** BEGIN Source extract **
August 23, 1987|TRACY DODDS | Times Staff Writer

INDIANAPOLIS — Not a bit unnerved by the tears that Kristie Phillips was spilling for a national television audience, Sabrina Mar of the Huntington Beach SCATS gymnastics club went about the business of winning the Pan American all-around gold medal.

Mar had the best score of the day in every event, getting a 9.875 for a vault, a 9.750 on the uneven bars, a 9.875 on the balance beam, and a 9.875 for her floor exercise routine.

Figured in with her totals from the first two days of competition, Mar won the all-around title with a total of 77.975, beating the Pan Am record set by Doris Fuchs of the U.S. at Sao Paulo in 1963.

Phillips, who won the silver with 77.362, also had a score better than the old record. And Kelly Garrison-Steves came up with a total of 77.300 to give the U.S. a sweep of the medals.

U.S. Coach Greg Marsden did an encore of his speech about how strong the team is, pointing out that the top five women after the team competition were Americans, although only the top three from each nation could be entered in the all-around competition.

All around, it was a banner day for the U.S., but Phillips seemed stricken, her eyes red and swollen.

She was crying long before she fell off the beam on a routine back flip. Asked why she thought she fell, she said, "I was a little upset about my former event and I let it get the best of me. I wasn't concentrating on the event like I should have been."

The former event was the uneven bars, on which she scored a 9.725. Before that she vaulted for a 9.825 and before that her floor exercise was judged to be a 9.75.

She said that she was crying between events because she was upset with the judging. And she cried some more when she was asked about it.

Kristie seemed to be the only one suffering shock over her silver medal performance.

She tried so hard to give the right answers, saying that everyone on the team wanted success for everyone else, saying that she'd go back to the gym and work harder, saying that she couldn't blame her lack of concentration on the absence of her coach, Bela Karolyi, who as back in Houston after being injured in a fall from his horse.

But her sobbing betrayed her. She was crushed. She couldn't believe she had not finished on top.
** END Source extract **
**Given instruction A:**
Return the passage of the Pan American gymnastics article starting at "She said that" and ending at "finished on top.", copied word for word.
**Given instruction B:**
Resume the Pan American gymnastics article after its final sentence, carrying it forward in the same reporting style.
The entries that follow have no connection to the gymnastics article.
** BEGIN Information provided **
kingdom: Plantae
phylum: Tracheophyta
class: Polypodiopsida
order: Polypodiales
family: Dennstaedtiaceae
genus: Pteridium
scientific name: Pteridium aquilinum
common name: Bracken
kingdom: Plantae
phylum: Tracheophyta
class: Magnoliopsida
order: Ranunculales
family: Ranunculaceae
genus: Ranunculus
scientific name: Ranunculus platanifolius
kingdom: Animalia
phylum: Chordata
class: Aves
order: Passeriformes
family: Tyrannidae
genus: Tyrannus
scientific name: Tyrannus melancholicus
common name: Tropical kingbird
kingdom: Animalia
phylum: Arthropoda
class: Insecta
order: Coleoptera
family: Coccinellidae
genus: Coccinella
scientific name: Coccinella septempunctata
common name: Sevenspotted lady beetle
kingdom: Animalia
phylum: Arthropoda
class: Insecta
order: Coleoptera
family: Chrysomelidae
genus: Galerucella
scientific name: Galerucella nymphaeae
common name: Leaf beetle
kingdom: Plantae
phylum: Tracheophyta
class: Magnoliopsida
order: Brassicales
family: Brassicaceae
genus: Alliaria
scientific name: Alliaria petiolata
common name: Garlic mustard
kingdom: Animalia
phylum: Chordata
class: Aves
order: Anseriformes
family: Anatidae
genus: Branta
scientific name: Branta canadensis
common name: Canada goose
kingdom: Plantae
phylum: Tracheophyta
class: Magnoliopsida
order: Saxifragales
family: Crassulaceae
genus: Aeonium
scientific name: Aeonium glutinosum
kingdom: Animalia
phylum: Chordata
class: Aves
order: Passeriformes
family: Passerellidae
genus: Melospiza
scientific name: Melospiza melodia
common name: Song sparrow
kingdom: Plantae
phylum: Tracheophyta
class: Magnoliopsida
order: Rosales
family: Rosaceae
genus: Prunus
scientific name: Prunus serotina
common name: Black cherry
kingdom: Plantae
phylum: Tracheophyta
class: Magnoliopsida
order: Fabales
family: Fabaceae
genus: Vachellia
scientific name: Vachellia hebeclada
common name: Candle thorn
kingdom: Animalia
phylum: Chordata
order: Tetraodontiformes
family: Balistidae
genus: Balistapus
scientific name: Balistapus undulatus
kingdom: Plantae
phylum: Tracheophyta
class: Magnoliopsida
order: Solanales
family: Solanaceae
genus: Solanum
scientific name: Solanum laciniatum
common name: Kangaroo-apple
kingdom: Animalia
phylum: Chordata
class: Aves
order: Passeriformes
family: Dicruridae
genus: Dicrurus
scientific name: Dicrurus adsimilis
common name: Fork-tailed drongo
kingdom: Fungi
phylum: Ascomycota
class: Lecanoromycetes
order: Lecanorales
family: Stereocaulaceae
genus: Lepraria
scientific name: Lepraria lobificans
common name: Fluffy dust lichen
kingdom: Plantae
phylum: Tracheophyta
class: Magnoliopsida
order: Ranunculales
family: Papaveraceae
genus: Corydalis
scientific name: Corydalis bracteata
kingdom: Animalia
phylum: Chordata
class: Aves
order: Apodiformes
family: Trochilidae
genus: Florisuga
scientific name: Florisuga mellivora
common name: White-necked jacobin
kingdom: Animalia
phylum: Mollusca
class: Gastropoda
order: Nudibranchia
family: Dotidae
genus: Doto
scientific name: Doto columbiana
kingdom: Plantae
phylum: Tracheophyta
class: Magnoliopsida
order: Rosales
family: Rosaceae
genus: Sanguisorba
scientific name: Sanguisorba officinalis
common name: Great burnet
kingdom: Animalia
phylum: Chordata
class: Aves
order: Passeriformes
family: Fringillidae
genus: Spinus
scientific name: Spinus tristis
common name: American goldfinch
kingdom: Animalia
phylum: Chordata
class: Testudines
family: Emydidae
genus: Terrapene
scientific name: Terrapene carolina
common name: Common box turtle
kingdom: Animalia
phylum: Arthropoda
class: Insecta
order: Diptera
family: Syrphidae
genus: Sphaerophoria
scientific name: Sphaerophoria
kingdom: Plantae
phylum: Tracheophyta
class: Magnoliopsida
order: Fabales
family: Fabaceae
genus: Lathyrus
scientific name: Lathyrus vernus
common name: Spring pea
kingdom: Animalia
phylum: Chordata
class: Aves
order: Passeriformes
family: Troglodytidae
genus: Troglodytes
** END Information provided **
**Written answer A:**
She said that she was crying between events because she was upset with the judging. And she cried some more when she was asked about it.

Kristie seemed to be the only one suffering shock over her silver medal performance.

She tried so hard to give the right answers, saying that everyone on the team wanted success for everyone else, saying that she'd go back to the gym and work harder, saying that she couldn't blame her lack of concentration on the absence of her coach, Bela Karolyi, who as back in Houston after being injured in a fall from his horse.

But her sobbing betrayed her. She was crushed. She couldn't believe she had not finished on top.

**Written answer B:**
Meanwhile, Mar--who is two years older and light years more mature--was sitting next to her, taking it all in stride and answering questions about her congenital back problem and her broken leg.

Mar broke the tip of her shin bone, near the right ankle, at the end of February and has not been able to work out regularly the way she would like to. A curvature of the spine, which she was born with, causes her to have to take time away from gymnastics to do exercises to compensate for a weakness in her lower back.

After a good year in 1985, Mar's back bothered her a lot in 1986 and in the early part of this year, but the strength work has helped her back and her overall performance.

"This has been a comeback year for her," SCATS Coach Don Peters said.

Asked if Mar's victory over Phillips signaled a lasting change, Peters said he didn't think so. As far as he's concerned, Phillips has never really taken over--except in headlines and magazine covers. "It's the media that likes to develop one personality and go with the name recognition," Peters said. "There really are several gymnasts who can win for us right now. It's a very strong group."

And Mar, who will be a senior at Marina High School, is one of the likely stars at the World Championships and at the Olympics in '88.

"She's been at a disadvantage not being able to train the way she would like," Peters said. "Physically, these kids are always in good condition. To get competition-ready, they need to hit their routines over and over, just to gain the confidence that they can do it consistently, every time they need to. Sabrina had to gain that confidence that on mental strength.

"That shows the maturity, the confidence she has now. I don't think she could have done that in '85 . . .

"Winning the gold medal here is going to reinforce her confidence . . .

"This whole thing is an inner game."

Mar agreed, saying, "Mental strength is a very major factor."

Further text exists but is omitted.